South Korea’s stock market suffered a sharp sell-off on Wednesday as investors reacted to escalating geopolitical tensions in the Middle East and rising concerns over energy prices.

The benchmark Kospi index plunged more than 12% during trading before trimming some losses later in the session.

The decline extended a steep fall from the previous day, marking one of the worst two-day stretches for the market in decades.

The Korea Exchange temporarily halted trading on the Kospi after sharp declines triggered its circuit breaker mechanism.

The technology-focused Kosdaq index was also affected, falling around 14% before stabilising.

The sudden market drop highlights the sensitivity of South Korea’s economy and financial markets to geopolitical shocks, particularly those that threaten global energy supplies.

Kospi plunge triggers circuit breakers

The Kospi index fell as much as 12.64% at its lowest point on Wednesday before recovering slightly.

Despite the rebound, the benchmark remained sharply lower and was down about 11.68% later in the session.

South Korean authorities activated a 20-minute circuit breaker after losses exceeded the 8% threshold required to temporarily halt trading.

The market decline followed a 7.24% drop in the Kospi on Tuesday, creating the steepest two-day fall in decades.

Heavyweight technology stocks led the declines.

Shares of Samsung Electronics fell more than 11.74%, while memory chip giant SK Hynix dropped more than 9.5%.

Losses also spread across major corporations including LG Electronics which plunged 14%.

According to Lorraine Tan, Asia director of equity research at Morningstar, the structure of South Korea’s stock market amplified the impact of the sell-off.

“The decline in the KOSPI can broadly be attributable to the single-name concentration that we see in the Korean markets,” Tan said in a CNBC report.

Morningstar data shows that Samsung Electronics and SK Hynix together make up almost half of the Kospi index, meaning movements in these stocks have a significant influence on the broader market.

Energy shock fears pressure markets

Rising geopolitical tensions in the Middle East have intensified fears that oil supply disruptions could push energy prices higher.

The conflict between the United States, Israel, and Iran has raised concerns about shipping through the Strait of Hormuz, a crucial maritime route that carries about one-fifth of global oil consumption.

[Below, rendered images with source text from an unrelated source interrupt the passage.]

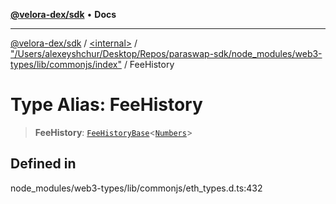 [**@velora-dex/sdk**](../../../../README.md) • **Docs**

***

[@velora-dex/sdk](../../../../globals.md) / [\<internal\>](../../../README.md) / ["/Users/alexeyshchur/Desktop/Repos/paraswap-sdk/node\_modules/web3-types/lib/commonjs/index"](../README.md) / FeeHistory

# Type Alias: FeeHistory

> **FeeHistory**: [`FeeHistoryBase`](../interfaces/FeeHistoryBase.md)\<[`Numbers`](../../../type-aliases/Numbers.md)\>

## Defined in

node\_modules/web3-types/lib/commonjs/eth\_types.d.ts:432
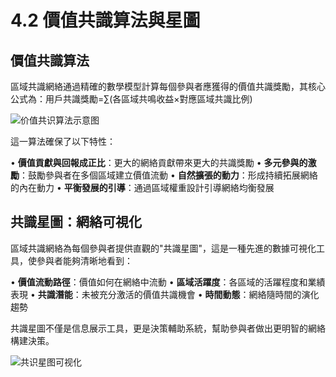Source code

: # 4.2 價值共識算法與星圖

## 價值共識算法

區域共識網絡通過精確的數學模型計算每個參與者應獲得的價值共識獎勵，其核心公式為：用戶共識獎勵=∑(各區域共鳴收益×對應區域共識比例)

![价值共识算法示意图](/images/图8.svg)

這一算法確保了以下特性：

• **價值貢獻與回報成正比**：更大的網絡貢獻帶來更大的共識獎勵
• **多元參與的激勵**：鼓勵參與者在多個區域建立價值流動
• **自然擴張的動力**：形成持續拓展網絡的內在動力
• **平衡發展的引導**：通過區域權重設計引導網絡均衡發展

## 共識星圖：網絡可視化

區域共識網絡為每個參與者提供直觀的"共識星圖"，這是一種先進的數據可視化工具，使參與者能夠清晰地看到：

• **價值流動路徑**：價值如何在網絡中流動
• **區域活躍度**：各區域的活躍程度和業績表現
• **共識潛能**：未被充分激活的價值共識機會
• **時間動態**：網絡隨時間的演化趨勢

共識星圖不僅是信息展示工具，更是決策輔助系統，幫助參與者做出更明智的網絡構建決策。

![共识星图可视化](/images/图9.svg)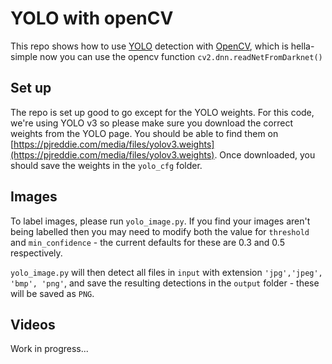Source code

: # YOLO with openCV
This repo shows how to use [YOLO](https://pjreddie.com/darknet/yolo/) detection with [OpenCV](https://opencv.org/), which is hella-simple now you can use the opencv function `cv2.dnn.readNetFromDarknet()`

## Set up
The repo is set up good to go except for the YOLO weights. For this code, we're using YOLO v3 so please make sure you download the correct weights from the YOLO page. You should be able to find them on [https://pjreddie.com/media/files/yolov3.weights](https://pjreddie.com/media/files/yolov3.weights). Once downloaded, you should save the weights in the `yolo_cfg` folder.

## Images
To label images, please run `yolo_image.py`. If you find your images aren't being labelled then you may need to modify both the value for `threshold` and `min_confidence` - the current defaults for these are 0.3 and 0.5 respectively.

`yolo_image.py` will then detect all files in `input` with extension `'jpg','jpeg', 'bmp', 'png'`, and save the resulting detections in the `output` folder - these will be saved as `PNG`.

## Videos
Work in progress...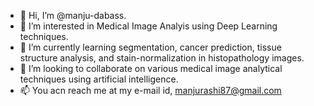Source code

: - 👋 Hi, I’m @manju-dabass.
- 👀 I’m interested in Medical Image Analyis using Deep Learning techniques. 
- 🌱 I’m currently learning segmentation, cancer prediction, tissue structure analysis, and stain-normalization in histopathology images.
- 💞️ I’m looking to collaborate on various medical image analytical techniques using artificial intelligence.
- 📫 You acn reach me at my e-mail id, manjurashi87@gmail.com

<!---
manju-dabass/manju-dabass is a ✨ special ✨ repository because its `README.md` (this file) appears on your GitHub profile.
You can click the Preview link to take a look at your changes.
--->
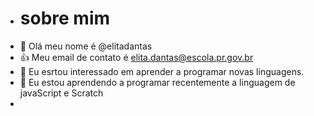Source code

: - # sobre mim
- 👋 Olá meu nome é @elitadantas
- :+1: Meu email de contato é elita.dantas@escola.pr.gov.br
- 👀 Eu esrtou interessado em aprender a programar novas linguagens.
- 🌱 Eu estou aprendendo a programar recentemente a linguagem de javaScript e Scratch
- 
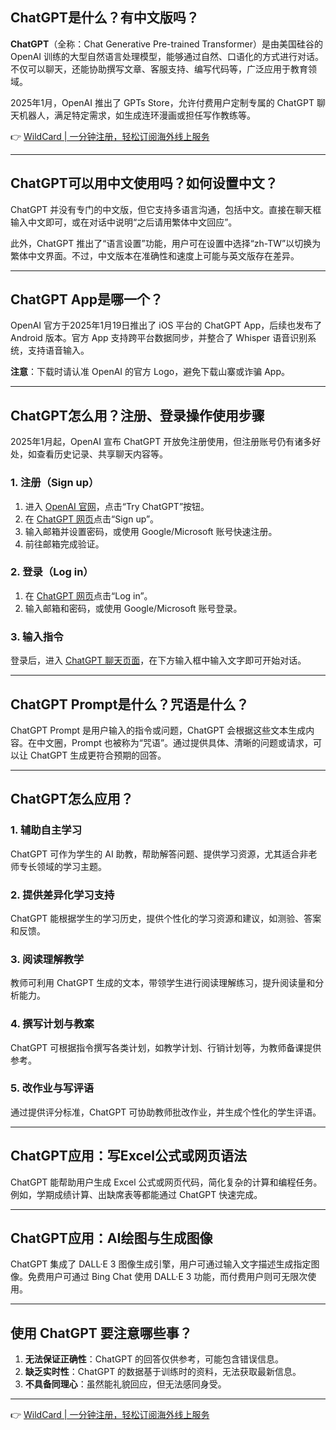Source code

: ## ChatGPT是什么？有中文版吗？

**ChatGPT**（全称：Chat Generative Pre-trained Transformer）是由美国硅谷的 OpenAI 训练的大型自然语言处理模型，能够通过自然、口语化的方式进行对话。不仅可以聊天，还能协助撰写文章、客服支持、编写代码等，广泛应用于教育领域。

2025年1月，OpenAI 推出了 GPTs Store，允许付费用户定制专属的 ChatGPT 聊天机器人，满足特定需求，如生成连环漫画或担任写作教练等。

👉 [WildCard | 一分钟注册，轻松订阅海外线上服务](https://bit.ly/bewildcard)

---

## ChatGPT可以用中文使用吗？如何设置中文？

ChatGPT 并没有专门的中文版，但它支持多语言沟通，包括中文。直接在聊天框输入中文即可，或在对话中说明“之后请用繁体中文回应”。

此外，ChatGPT 推出了“语言设置”功能，用户可在设置中选择“zh-TW”以切换为繁体中文界面。不过，中文版本在准确性和速度上可能与英文版存在差异。

---

## ChatGPT App是哪一个？

OpenAI 官方于2025年1月19日推出了 iOS 平台的 ChatGPT App，后续也发布了 Android 版本。官方 App 支持跨平台数据同步，并整合了 Whisper 语音识别系统，支持语音输入。

**注意**：下载时请认准 OpenAI 的官方 Logo，避免下载山寨或诈骗 App。

---

## ChatGPT怎么用？注册、登录操作使用步骤

2025年1月起，OpenAI 宣布 ChatGPT 开放免注册使用，但注册账号仍有诸多好处，如查看历史记录、共享聊天内容等。

### 1. 注册（Sign up）

1. 进入 [OpenAI 官网](https://openai.com/)，点击“Try ChatGPT”按钮。
2. 在 [ChatGPT 网页](https://chat.openai.com/auth/login)点击“Sign up”。
3. 输入邮箱并设置密码，或使用 Google/Microsoft 账号快速注册。
4. 前往邮箱完成验证。

### 2. 登录（Log in）

1. 在 [ChatGPT 网页](https://chat.openai.com/auth/login)点击“Log in”。
2. 输入邮箱和密码，或使用 Google/Microsoft 账号登录。

### 3. 输入指令

登录后，进入 [ChatGPT 聊天页面](https://chat.openai.com/chat)，在下方输入框中输入文字即可开始对话。

---

## ChatGPT Prompt是什么？咒语是什么？

ChatGPT Prompt 是用户输入的指令或问题，ChatGPT 会根据这些文本生成内容。在中文圈，Prompt 也被称为“咒语”。通过提供具体、清晰的问题或请求，可以让 ChatGPT 生成更符合预期的回答。

---

## ChatGPT怎么应用？

### 1. 辅助自主学习

ChatGPT 可作为学生的 AI 助教，帮助解答问题、提供学习资源，尤其适合非老师专长领域的学习主题。

### 2. 提供差异化学习支持

ChatGPT 能根据学生的学习历史，提供个性化的学习资源和建议，如测验、答案和反馈。

### 3. 阅读理解教学

教师可利用 ChatGPT 生成的文本，带领学生进行阅读理解练习，提升阅读量和分析能力。

### 4. 撰写计划与教案

ChatGPT 可根据指令撰写各类计划，如教学计划、行销计划等，为教师备课提供参考。

### 5. 改作业与写评语

通过提供评分标准，ChatGPT 可协助教师批改作业，并生成个性化的学生评语。

---

## ChatGPT应用：写Excel公式或网页语法

ChatGPT 能帮助用户生成 Excel 公式或网页代码，简化复杂的计算和编程任务。例如，学期成绩计算、出缺席表等都能通过 ChatGPT 快速完成。

---

## ChatGPT应用：AI绘图与生成图像

ChatGPT 集成了 DALL·E 3 图像生成引擎，用户可通过输入文字描述生成指定图像。免费用户可通过 Bing Chat 使用 DALL·E 3 功能，而付费用户则可无限次使用。

---

## 使用 ChatGPT 要注意哪些事？

1. **无法保证正确性**：ChatGPT 的回答仅供参考，可能包含错误信息。
2. **缺乏实时性**：ChatGPT 的数据基于训练时的资料，无法获取最新信息。
3. **不具备同理心**：虽然能礼貌回应，但无法感同身受。

---

👉 [WildCard | 一分钟注册，轻松订阅海外线上服务](https://bit.ly/bewildcard)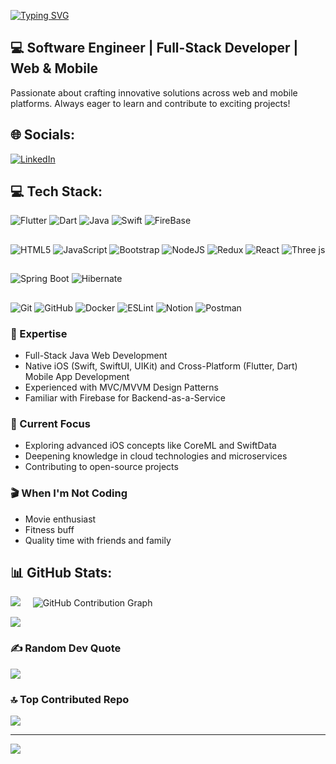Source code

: 
[![Typing SVG](https://readme-typing-svg.demolab.com?font=Dank+Mono&size=40&duration=2000&pause=500&multiline=true&width=535&height=100&lines=%24whoami;Tamizhselvan+Gurusamy)](https://git.io/typing-svg)
## 💻 Software Engineer | Full-Stack  Developer | Web & Mobile

Passionate about crafting innovative solutions across web and mobile platforms. Always eager to learn and contribute to exciting projects!

## 🌐 Socials:
[![LinkedIn](https://img.shields.io/badge/LinkedIn-%230077B5.svg?logo=linkedin&logoColor=white)](https://linkedin.com/in/tamizhselvangurusamy/)

## 💻 Tech Stack:
![Flutter](https://img.shields.io/badge/Flutter-%2302569B.svg?style=for-the-badge&logo=Flutter&logoColor=white) 
![Dart](https://img.shields.io/badge/dart-%230175C2.svg?style=for-the-badge&logo=dart&logoColor=white) 
![Java](https://img.shields.io/badge/java-%23ED8B00.svg?style=for-the-badge&logo=openjdk&logoColor=white)
![Swift](https://img.shields.io/badge/swift-F54A2A?style=for-the-badge&logo=swift&logoColor=white)
![FireBase](https://img.shields.io/badge/firebase-ffca28?style=for-the-badge&logo=firebase&logoColor=black)

##
![HTML5](https://img.shields.io/badge/html5-%23E34F26.svg?style=for-the-badge&logo=html5&logoColor=white) 
![JavaScript](https://img.shields.io/badge/javascript-%23323330.svg?style=for-the-badge&logo=javascript&logoColor=%23F7DF1E) 
![Bootstrap](https://img.shields.io/badge/bootstrap-%238511FA.svg?style=for-the-badge&logo=bootstrap&logoColor=white) 
![NodeJS](https://img.shields.io/badge/node.js-6DA55F?style=for-the-badge&logo=node.js&logoColor=white) 
![Redux](https://img.shields.io/badge/redux-%23593d88.svg?style=for-the-badge&logo=redux&logoColor=white)
![React](https://img.shields.io/badge/react-%2320232a.svg?style=for-the-badge&logo=react&logoColor=%2361DAFB) 
![Three js](https://img.shields.io/badge/threejs-black?style=for-the-badge&logo=three.js&logoColor=white) 


##
![Spring Boot](https://img.shields.io/badge/SpringBoot-6DB33F?style=for-the-badge&logo=Spring&logoColor=white)
![Hibernate](https://img.shields.io/badge/Hibernate-59666C?style=for-the-badge&logo=Hibernate&logoColor=white)

##
![Git](https://img.shields.io/badge/git-%23F05033.svg?style=for-the-badge&logo=git&logoColor=white)
![GitHub](https://img.shields.io/badge/github-%23121011.svg?style=for-the-badge&logo=github&logoColor=white)
![Docker](https://img.shields.io/badge/docker-%230db7ed.svg?style=for-the-badge&logo=docker&logoColor=white) 
![ESLint](https://img.shields.io/badge/ESLint-4B3263?style=for-the-badge&logo=eslint&logoColor=white) 
![Notion](https://img.shields.io/badge/Notion-%23000000.svg?style=for-the-badge&logo=notion&logoColor=white) 
![Postman](https://img.shields.io/badge/Postman-FF6C37?style=for-the-badge&logo=postman&logoColor=white)

### 🚀 Expertise
- Full-Stack Java Web Development
- Native iOS (Swift, SwiftUI, UIKit) and Cross-Platform (Flutter, Dart) Mobile App Development
- Experienced with MVC/MVVM Design Patterns
- Familiar with Firebase for Backend-as-a-Service

### 🎯 Current Focus
- Exploring advanced iOS concepts like CoreML and SwiftData
- Deepening knowledge in cloud technologies and microservices
- Contributing to open-source projects

### 🎬 When I'm Not Coding
- Movie enthusiast
- Fitness buff
- Quality time with friends and family

## 📊 GitHub Stats:
 ![](https://github-readme-streak-stats.herokuapp.com/?user=tamizhselvangt&theme=dark&hide_border=false) &nbsp;&nbsp;&nbsp; ![GitHub Contribution Graph](https://github-readme-activity-graph.vercel.app/graph?username=tamizhselvangt&theme=react-dark&bg_color=20232a&hide_border=false)


 ![](https://github-readme-stats.vercel.app/api/top-langs/?username=tamizhselvangt&theme=dark&hide_border=false&include_all_commits=false&count_private=false&layout=compact)

### ✍️ Random Dev Quote
![](https://quotes-github-readme.vercel.app/api?type=horizontal&theme=gruvbox)

### 🔝 Top Contributed Repo
![](https://github-contributor-stats.vercel.app/api?username=tamizhselvangt&limit=5&theme=dark&combine_all_yearly_contributions=true)

---
[![](https://visitcount.itsvg.in/api?id=tamizhselvangt&icon=6&color=1)](https://visitcount.itsvg.in)

<!-- Proudly created with GPRM ( https://gprm.itsvg.in ) -->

Shipping and logistics companies were among the hardest hit sectors as the conflict disrupted traffic through the strait.

Shares of Pan Ocean, HMM and KSS Line plunged 16%.

South Korea’s heavy reliance on imported energy makes the country particularly vulnerable to oil price shocks.

The country imports about 98% of its fossil fuel needs, according to data from the US Energy Information Administration.

Nomura also flagged South Korea as one of the economies most vulnerable to current account pressures due to energy imports, noting that net oil imports account for roughly 2.7% of the country’s gross domestic product.

Sell-off follows strong market rally

The sharp correction comes after a strong rally in South Korean equities.

The Kospi surged more than 75% last year and continued to rise early this year, reaching fresh highs driven largely by semiconductor companies benefiting from strong demand for memory chips linked to artificial intelligence and data centre expansion.

Morningstar’s Tan suggested that the recent market drop partly reflects investors locking in profits after the earlier rally.

“We believe that the drop in share prices is partly driven by profit taking after a strong runup amidst a risk-off environment but also implies growing concern that the AI datacenter adoption pace might slow due to its significantly higher energy costs than regular data centers,” Tan said.

Despite the steep losses, some analysts believe the downturn may prove temporary.

Yoo said the sell-off should be viewed as a correction rather than a structural change in the market outlook.

He added that stability could return once oil prices settle and geopolitical tensions ease.